> **Records to process**
★ ★ ★ ★ ★

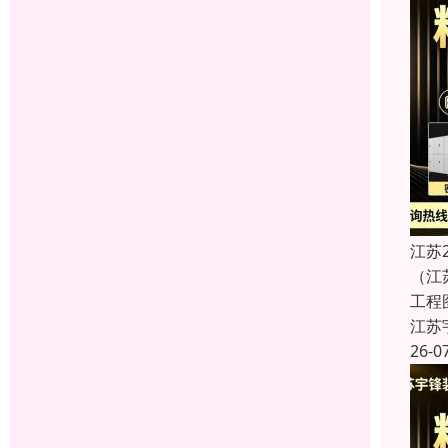
江苏
（江
工程
江苏
26-0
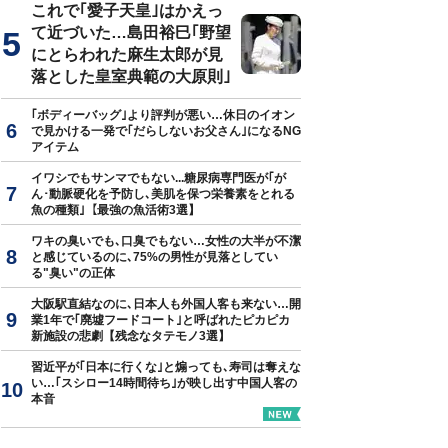
これで｢愛子天皇｣はかえっ
て近づいた…島田裕巳｢野望
にとらわれた麻生太郎が見
落とした皇室典範の大原則｣
｢ボディーバッグ｣より評判が悪い…休日のイオン
で見かける一発で｢だらしないお父さん｣になるNG
アイテム
イワシでもサンマでもない...糖尿病専門医が｢が
ん･動脈硬化を予防し､美肌を保つ栄養素をとれる
魚の種類｣【最強の魚活術3選】
ワキの臭いでも､口臭でもない…女性の大半が不潔
と感じているのに､75%の男性が見落としてい
る"臭い"の正体
大阪駅直結なのに､日本人も外国人客も来ない…開
業1年で｢廃墟フードコート｣と呼ばれたピカピカ
新施設の悲劇【残念なタテモノ3選】
習近平が｢日本に行くな｣と煽っても､寿司は奪えな
い…｢スシロー14時間待ち｣が映し出す中国人客の
本音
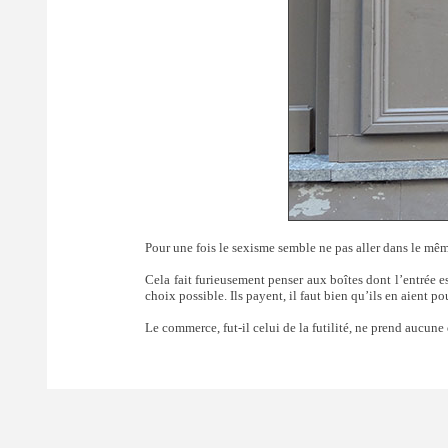
Pour une fois le sexisme semble ne pas aller dans le même
Cela fait furieusement penser aux boîtes dont l’entrée es
choix possible. Ils payent, il faut bien qu’ils en aient p
Le commerce, fut-il celui de la futilité, ne prend aucune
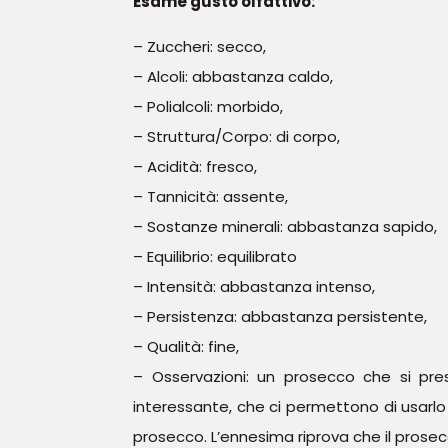
Esame gusto olfattivo:
– Zuccheri: secco,
– Alcoli: abbastanza caldo,
– Polialcoli: morbido,
– Struttura/Corpo: di corpo,
– Acidità: fresco,
– Tannicità: assente,
– Sostanze minerali: abbastanza sapido,
– Equilibrio: equilibrato
– Intensità: abbastanza intenso,
– Persistenza: abbastanza persistente,
– Qualità: fine,
– Osservazioni: un prosecco che si pre
interessante, che ci permettono di usarlo
prosecco. L’ennesima riprova che il prose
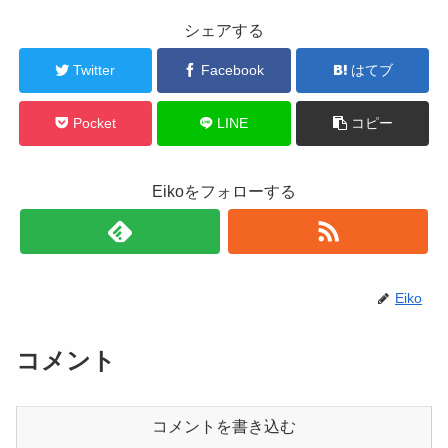
シェアする
Twitter
Facebook
はてブ
Pocket
LINE
コピー
Eikoをフォローする
Eiko
コメント
コメントを書き込む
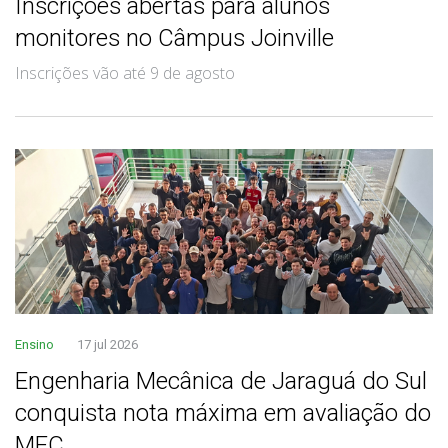
Inscrições abertas para alunos
monitores no Câmpus Joinville
Inscrições vão até 9 de agosto
Ensino
17 jul 2026
Engenharia Mecânica de Jaraguá do Sul
conquista nota máxima em avaliação do
MEC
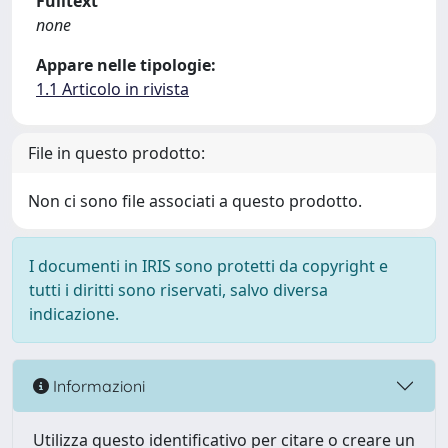
Fulltext
none
Appare nelle tipologie:
1.1 Articolo in rivista
File in questo prodotto:
Non ci sono file associati a questo prodotto.
I documenti in IRIS sono protetti da copyright e
tutti i diritti sono riservati, salvo diversa
indicazione.
Informazioni
Utilizza questo identificativo per citare o creare un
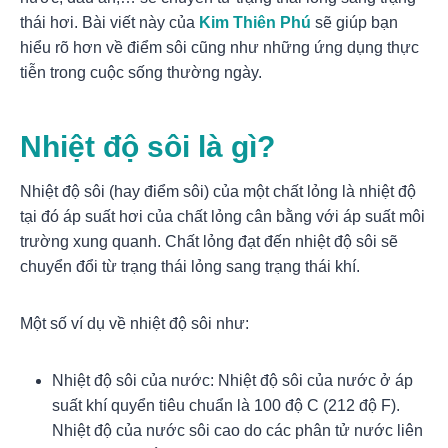
thái hơi. Bài viết này của
Kim Thiên Phú
sẽ giúp bạn
hiểu rõ hơn về điểm sôi cũng như những ứng dụng thực
tiễn trong cuộc sống thường ngày.
Nhiệt độ sôi là gì?
Nhiệt độ sôi (hay điểm sôi) của một chất lỏng là nhiệt độ
tại đó áp suất hơi của chất lỏng cân bằng với áp suất môi
trường xung quanh. Chất lỏng đạt đến nhiệt độ sôi sẽ
chuyển đổi từ trạng thái lỏng sang trạng thái khí.
Một số ví dụ về nhiệt độ sôi như:
Nhiệt độ sôi của nước: Nhiệt độ sôi của nước ở áp
suất khí quyển tiêu chuẩn là 100 độ C (212 độ F).
Nhiệt độ của nước sôi cao do các phân tử nước liên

★ ★ ★ ★ ★

> **Task**
What you return must match the lines from the top of the data through the line with "Inscrições abertas para alunos" exactly, with the pictures removed.

> **Task output**
江苏
（江
工程
江苏
26-0
これで｢愛子天皇｣はかえっ
て近づいた…島田裕巳｢野望
にとらわれた麻生太郎が見
落とした皇室典範の大原則｣
｢ボディーバッグ｣より評判が悪い…休日のイオン
で見かける一発で｢だらしないお父さん｣になるNG
アイテム
イワシでもサンマでもない...糖尿病専門医が｢が
ん･動脈硬化を予防し､美肌を保つ栄養素をとれる
魚の種類｣【最強の魚活術3選】
ワキの臭いでも､口臭でもない…女性の大半が不潔
と感じているのに､75%の男性が見落としてい
る"臭い"の正体
大阪駅直結なのに､日本人も外国人客も来ない…開
業1年で｢廃墟フードコート｣と呼ばれたピカピカ
新施設の悲劇【残念なタテモノ3選】
習近平が｢日本に行くな｣と煽っても､寿司は奪えな
い…｢スシロー14時間待ち｣が映し出す中国人客の
本音
Pour une fois le sexisme semble ne pas aller dans le même
Cela fait furieusement penser aux boîtes dont l’entrée es
choix possible. Ils payent, il faut bien qu’ils en aient p
Le commerce, fut-il celui de la futilité, ne prend aucune
Esame gusto olfattivo:
– Zuccheri: secco,
– Alcoli: abbastanza caldo,
– Polialcoli: morbido,
– Struttura/Corpo: di corpo,
– Acidità: fresco,
– Tannicità: assente,
– Sostanze minerali: abbastanza sapido,
– Equilibrio: equilibrato
– Intensità: abbastanza intenso,
– Persistenza: abbastanza persistente,
– Qualità: fine,
– Osservazioni: un prosecco che si pre
interessante, che ci permettono di usarlo
prosecco. L’ennesima riprova che il prose
シェアする
Twitter
Facebook
はてブ
Pocket
LINE
コピー
Eikoをフォローする
Eiko
コメント
コメントを書き込む
Inscrições abertas para alunos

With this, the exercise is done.